A ‘KNOWING’ ANGST
Rabbi Avi Weinstein, Hyman Brand Hebrew Academy, Overland Park, Kan.: In Jewish tradition, King Solomon is the author of Ecclesiastes, and nobody’s wisdom is more heralded than that of Solomon.
Stunning, isn’t it, that he would be dismissive of the gift for which he has received so much acclaim. What is it about wisdom that brings grief and sorrow?
An ancient rabbinic commentator, Rabbi Shmuel Bar Yitzchak, offered the following analogy: “Two people walk into a restaurant. One eats bread from unrefined flour, while the other eats bread that is from flour finely sifted with oil, meat and fine wine. The former feels no ill effects from his food, while the latter gets seriously ill.”

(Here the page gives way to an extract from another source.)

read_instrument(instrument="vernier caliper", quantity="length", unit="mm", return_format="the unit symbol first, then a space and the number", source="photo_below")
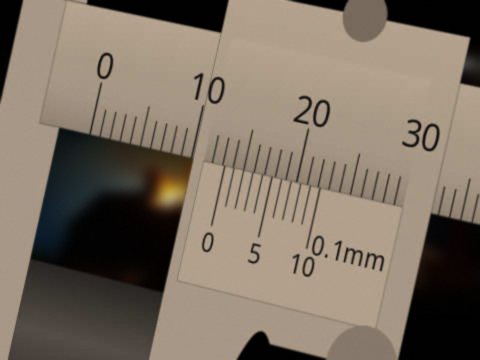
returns mm 13.2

Intellectual inquiry as an end to itself is the most frustrating of activities. The more one explores, the more questions arise, and it often feels that no progress is being made. A simple idea, all of a sudden, is not so simple, and one is left with more questions than answers.
While the person is eating, he gains much pleasure from “knowing,” but at the same time it will certainly challenge matters that he believes to be true. It might even shake the entire foundation of what he may believe.

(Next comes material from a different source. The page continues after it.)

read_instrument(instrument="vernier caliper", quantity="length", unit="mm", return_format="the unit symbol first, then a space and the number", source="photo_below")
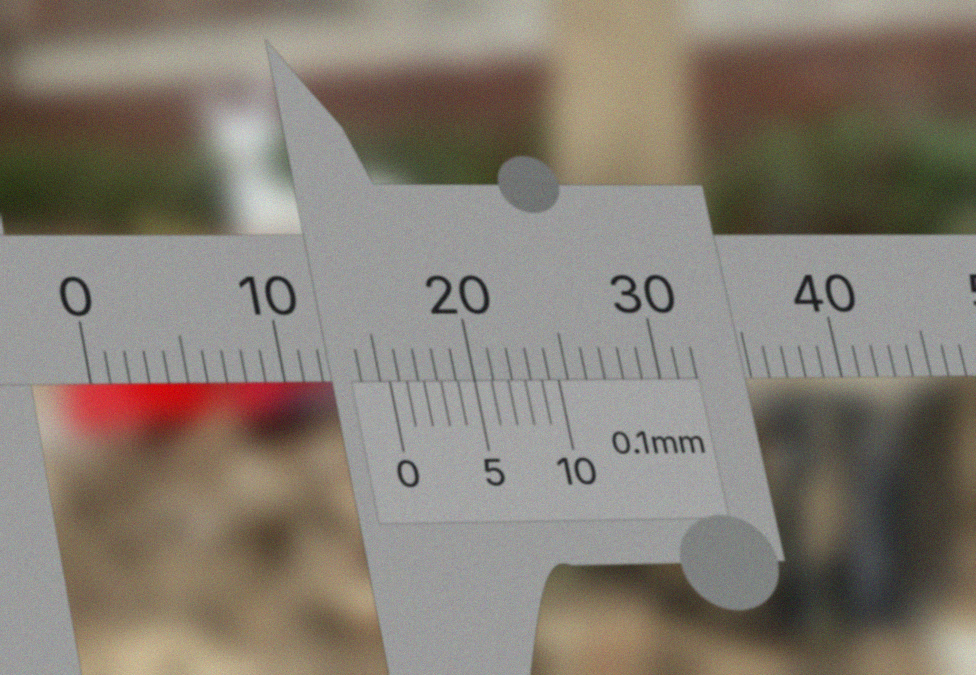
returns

Such a trauma could certainly sicken one’s heart, while the one who never ventures in that direction may be simple but blissful.

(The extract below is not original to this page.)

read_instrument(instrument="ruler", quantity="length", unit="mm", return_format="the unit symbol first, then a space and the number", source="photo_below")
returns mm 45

The last lines of Ecclesiastes offer a remedy for overindulgence in rich inquiry: “The end of the matter when all is said and done, fear God and keep his commandments: for that is the whole duty of man.”
Use faith as an anchor, and just as an antacid will settle your stomach, a strong foundation of belief will ease your mind.
TURN TO MEDITATION
Lama Chuck Stanford, Rime Buddhist Center, Kansas City, Mo.: The Buddha had much to say about the causes of grief or suffering in this world, how life is characterized by suffering: namely birth, old age, sickness and eventually death. Because everything in this phenomenal world is impermanent. Nothing lasts.
“Whatever is built up will eventually fall down,” the Buddha said. “Whatever is stored up will eventually be exhausted, and whatever is born one day will die.”
All beings desire happiness, safety, peace and comfort. We desire what is satisfying, pleasurable, joyful and permanent. The very nature of existence is impermanent, always changing and therefore incapable of fully satisfying our desire. Inevitably, we experience frustration, anger, loss, unhappiness and dissatisfaction.
The Buddha taught that it is through the practice of meditation that we not only cut the clinging, grasping nature of our mind, but we also develop insight or awareness into the true nature of reality. The true nature of reality is recognizing not only its impermanent state, but also understanding that all phenomena lacks any kind of inherent existence — known as emptiness (Sanskrit: shunyata).
Further, the Buddha also taught that all phenomena are inextricably linked through a vast web of interconnectedness. In Buddhism this deep understanding is what we call “wisdom.”